— Job item —
From the material below, pull each line containing the string "input".

— Records for the exercise —
[Start of section]

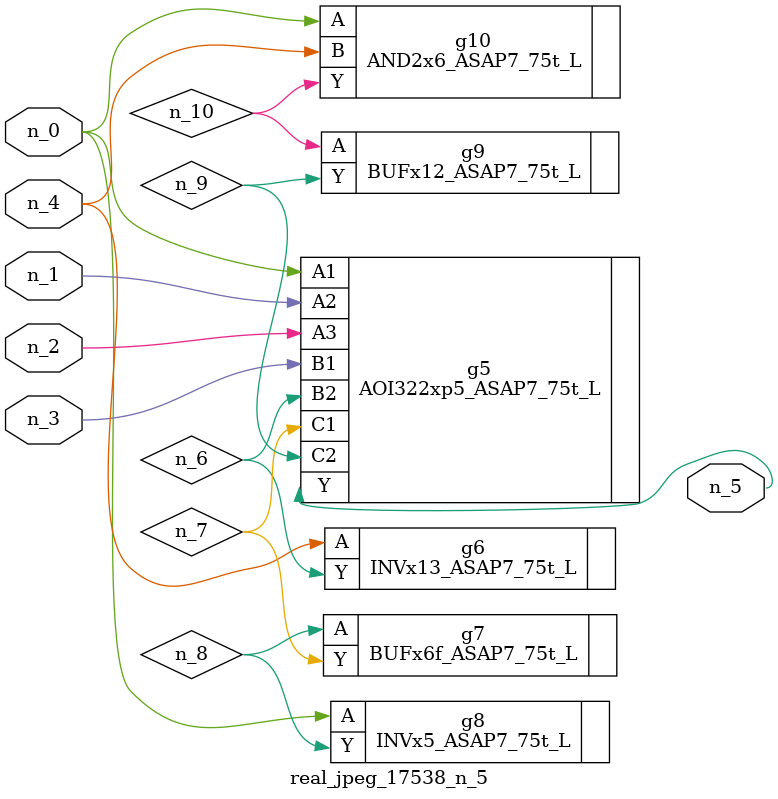
<source format=v>
module real_jpeg_17538_n_5 (n_4, n_0, n_1, n_2, n_3, n_5);

input n_4;
input n_0;
input n_1;
input n_2;
input n_3;

output n_5;

wire n_8;
wire n_6;
wire n_7;
wire n_10;
wire n_9;

AOI322xp5_ASAP7_75t_L g5 ( 
.A1(n_0),
.A2(n_1),
.A3(n_2),
.B1(n_3),
.B2(n_6),
.C1(n_7),
.C2(n_9),
.Y(n_5)
);

INVx5_ASAP7_75t_L g8 ( 
.A(n_0),
.Y(n_8)
);

AND2x6_ASAP7_75t_L g10 ( 
.A(n_0),
.B(n_4),
.Y(n_10)
);

INVx13_ASAP7_75t_L g6 ( 
.A(n_4),
.Y(n_6)
);

BUFx6f_ASAP7_75t_L g7 ( 
.A(n_8),
.Y(n_7)
);

BUFx12_ASAP7_75t_L g9 ( 
.A(n_10),
.Y(n_9)
);


endmodule
</source>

[End of section]

— Response for this exercise —
input n_4;
input n_0;
input n_1;
input n_2;
input n_3;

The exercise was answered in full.